Les vents typiques de ces régions

La circulation générale des vents est décrite dans l’article général https://sy-gaia.ch/les-grandes-lignes-de-la-meteo-que-rencontrera-gaia/. Les systèmes météo dans l’hémisphère sud sont les même que dans l’hémisphère nord, mais sont retournés selon une symétrie par rapport à l’équateur. On retrouve donc des zones de haute pression autour de 40°S et des dépressions vers 55°S. La grande différence est que les rotations se font en sens inverse : les vents tournent dans le sens des aiguilles d’une montre autour des dépressions et en sens inverse des aiguilles d’une montre autour des hautes pressions. Du point de vue de la physique, c’est parce que la force de Coriolis agit de façon inverse dans l’hémisphère sud.

Une image contenant cercle, texte, diagramme, capture d’écran

Description générée automatiquement Champ de pression global

Au nord des hautes pressions, à des latitudes allant de l’équateur à environ 33°S, règnent des vents assez constants d’est à sud-est appelés alizés. Entre les hautes et les basses pressions, les vents soufflent de secteur ouest. Ils sont puissants et leur réputation leur a donné la dénomination de 40e rugissants et de 50e hurlants. Les chiffres 40 et 50 font référence aux latitudes auxquelles ces vents se font sentir.

Une image contenant texte, carte, Terre, Monde

Description générée automatiquement Vents 40e-50e

Cette représentation linéaire est bien entendu idéalisée. Dans la réalité les dépressions se creusent et se comblent tout en se déplaçant d’ouest en est. Les vents d’ouest sont donc fort variables, plus ou moins forts, avec des directions pouvant osciller entre le sud-ouest et le nord-ouest.

  Circumpolaire sud: Dans la réalité, le champ de pression autour du pôle Sud prend cette allure: 5 à 6 dépressions entourent le pôle et le tout, tel un énorme carrousel, tourne dans le sens des aiguilles d’une montre avec des dépressions qui se creusent et se comblent.

Voici donc pour la théorie, voyons comment tout cela s’est traduit dans la réalité.

La Patagonie

La Patagonie se trouve tout au bout de l’Amérique du Sud, en fait en prolongation de la cordillère des Andes. Elle est constituée d’une multitude de canaux étroits entre lesquels Gaia a dû se faufiler.

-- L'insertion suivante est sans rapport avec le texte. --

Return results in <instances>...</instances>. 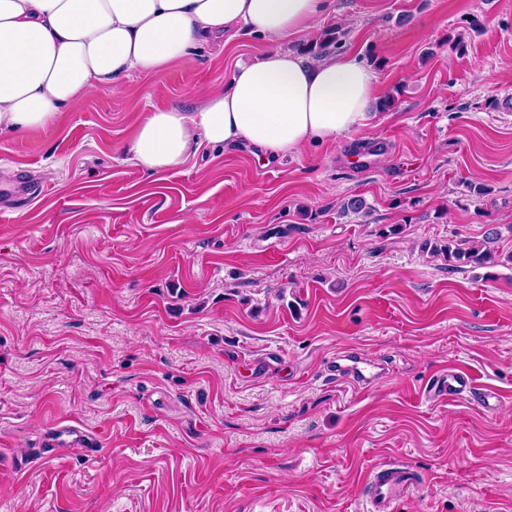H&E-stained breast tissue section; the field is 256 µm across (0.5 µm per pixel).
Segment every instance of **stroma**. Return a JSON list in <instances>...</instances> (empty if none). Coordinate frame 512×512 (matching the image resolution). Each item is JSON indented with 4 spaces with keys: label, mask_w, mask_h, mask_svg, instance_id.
<instances>
[{
    "label": "stroma",
    "mask_w": 512,
    "mask_h": 512,
    "mask_svg": "<svg viewBox=\"0 0 512 512\" xmlns=\"http://www.w3.org/2000/svg\"><path fill=\"white\" fill-rule=\"evenodd\" d=\"M336 24L395 99L362 169L346 139L159 174L124 154L257 36L0 132V197L45 186L0 209V512H371L384 463L415 471L394 512H512V0H332ZM491 231L484 265L420 250ZM348 353L383 377L333 381ZM451 367L496 408L428 398ZM61 421L96 451L37 457Z\"/></svg>",
    "instance_id": "1"
}]
</instances>
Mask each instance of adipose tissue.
<instances>
[{
	"label": "adipose tissue",
	"mask_w": 512,
	"mask_h": 512,
	"mask_svg": "<svg viewBox=\"0 0 512 512\" xmlns=\"http://www.w3.org/2000/svg\"><path fill=\"white\" fill-rule=\"evenodd\" d=\"M326 0H0V130L52 126L91 90L153 75L209 37L258 35L274 46L237 66L221 91H199L190 112L156 109L125 153L148 173L181 167L201 146L257 148L264 163L369 127L379 86L355 54L313 63L278 49L316 32Z\"/></svg>",
	"instance_id": "obj_1"
}]
</instances>
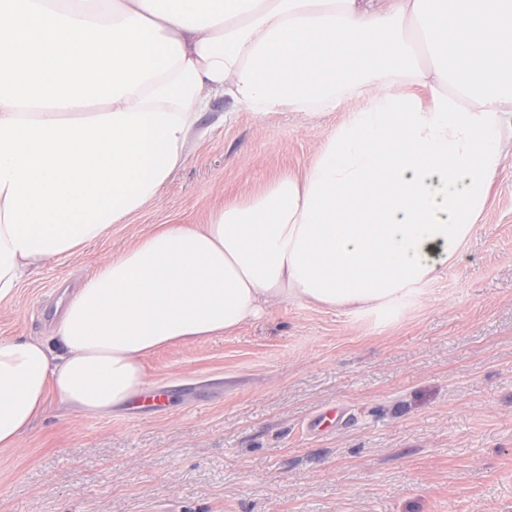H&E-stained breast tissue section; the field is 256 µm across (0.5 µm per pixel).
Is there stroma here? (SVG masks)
<instances>
[{
	"label": "stroma",
	"mask_w": 512,
	"mask_h": 512,
	"mask_svg": "<svg viewBox=\"0 0 512 512\" xmlns=\"http://www.w3.org/2000/svg\"><path fill=\"white\" fill-rule=\"evenodd\" d=\"M257 118L227 97L160 197L82 252L28 271L0 304V337H47L52 291H74L161 224L308 166L335 124ZM163 411L101 417L61 404L0 448V512H512V156L457 260L378 312L271 307L228 336L147 358ZM343 407L335 431L307 424Z\"/></svg>",
	"instance_id": "stroma-1"
}]
</instances>
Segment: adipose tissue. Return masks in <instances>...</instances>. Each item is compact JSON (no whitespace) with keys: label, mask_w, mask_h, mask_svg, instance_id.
Wrapping results in <instances>:
<instances>
[{"label":"adipose tissue","mask_w":512,"mask_h":512,"mask_svg":"<svg viewBox=\"0 0 512 512\" xmlns=\"http://www.w3.org/2000/svg\"><path fill=\"white\" fill-rule=\"evenodd\" d=\"M222 95L258 117L363 105L303 176L112 256L50 341L0 338V448L54 398L109 414L147 357L272 305L419 296L512 154V0H0V303L156 201Z\"/></svg>","instance_id":"obj_1"}]
</instances>
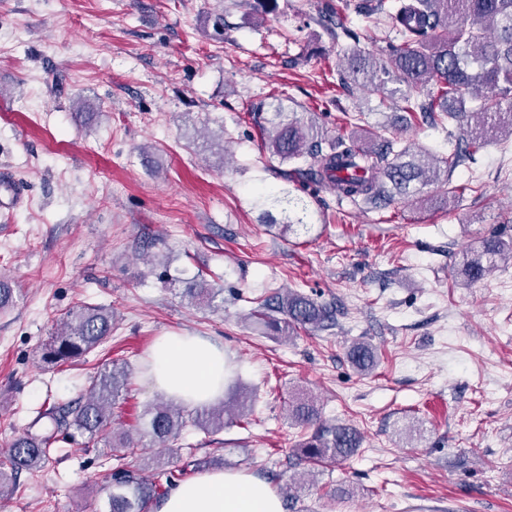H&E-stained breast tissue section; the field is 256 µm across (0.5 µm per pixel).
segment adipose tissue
<instances>
[{
  "label": "adipose tissue",
  "mask_w": 512,
  "mask_h": 512,
  "mask_svg": "<svg viewBox=\"0 0 512 512\" xmlns=\"http://www.w3.org/2000/svg\"><path fill=\"white\" fill-rule=\"evenodd\" d=\"M154 389L184 405L220 398L227 381L223 346L187 333L158 337L150 354ZM155 512H283L271 487L241 471H207L177 483Z\"/></svg>",
  "instance_id": "adipose-tissue-1"
}]
</instances>
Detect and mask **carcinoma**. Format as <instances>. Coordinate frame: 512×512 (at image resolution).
I'll return each mask as SVG.
<instances>
[{
  "label": "carcinoma",
  "instance_id": "obj_1",
  "mask_svg": "<svg viewBox=\"0 0 512 512\" xmlns=\"http://www.w3.org/2000/svg\"><path fill=\"white\" fill-rule=\"evenodd\" d=\"M357 15L385 18L395 41L382 55L339 46L343 57L338 77L352 90L378 88L391 81L406 85L403 111L444 128L463 126V138L446 157L403 144L390 128L331 140L313 118L284 120L283 113L261 127L263 144L272 161L292 165L290 174L307 176L324 185L338 201L385 208L397 200L424 202V190L435 186L444 204L454 201L449 176L485 145L512 139V0H396L393 11L383 0H356ZM512 261V235L506 227L492 229L477 249L463 251L453 270L456 281L470 285ZM222 289L204 279L185 283L181 297L191 304H212ZM15 290L0 279V311L15 305ZM256 318L288 340L301 329L328 330L336 325V308L301 291L288 290L268 297ZM112 311L103 306H81L62 319L41 359L57 365L82 357L112 338ZM348 359L362 374L377 366L375 348L354 343ZM129 367L114 363L93 380L87 396L74 407H52L43 417L56 429L70 430L102 442L115 454L107 487L105 512H147L167 490L146 480L140 470L122 460L135 454L140 439L130 430L112 426V414L127 394ZM295 424L312 432L296 444L297 458L323 466L353 457L362 448V433L343 423L319 420L316 399L297 392L288 402ZM145 429L167 448L181 432L193 427L207 435L224 429V409L188 411L181 404H155L144 412ZM52 434L26 433L0 453V498L5 483L21 471L42 469L50 459Z\"/></svg>",
  "mask_w": 512,
  "mask_h": 512
}]
</instances>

Pas question de tirer de grands bords si bien que nous devions rechercher des vents portants, donc de secteur sud puisque la direction générale de notre navigation était en direction du nord.

La théorie indiquée ci-dessus nous disait qu’il suffisait d’attendre qu’une dépression soit passée pour trouver pendant quelques heures (voire d’avantage) des conditions favorables. C’est sur cette option de sauts de puce d’environ une journée, avec des attentes du même ordre de grandeur, que nous avons quitté Ushuaia au début du mois de janvier 2024.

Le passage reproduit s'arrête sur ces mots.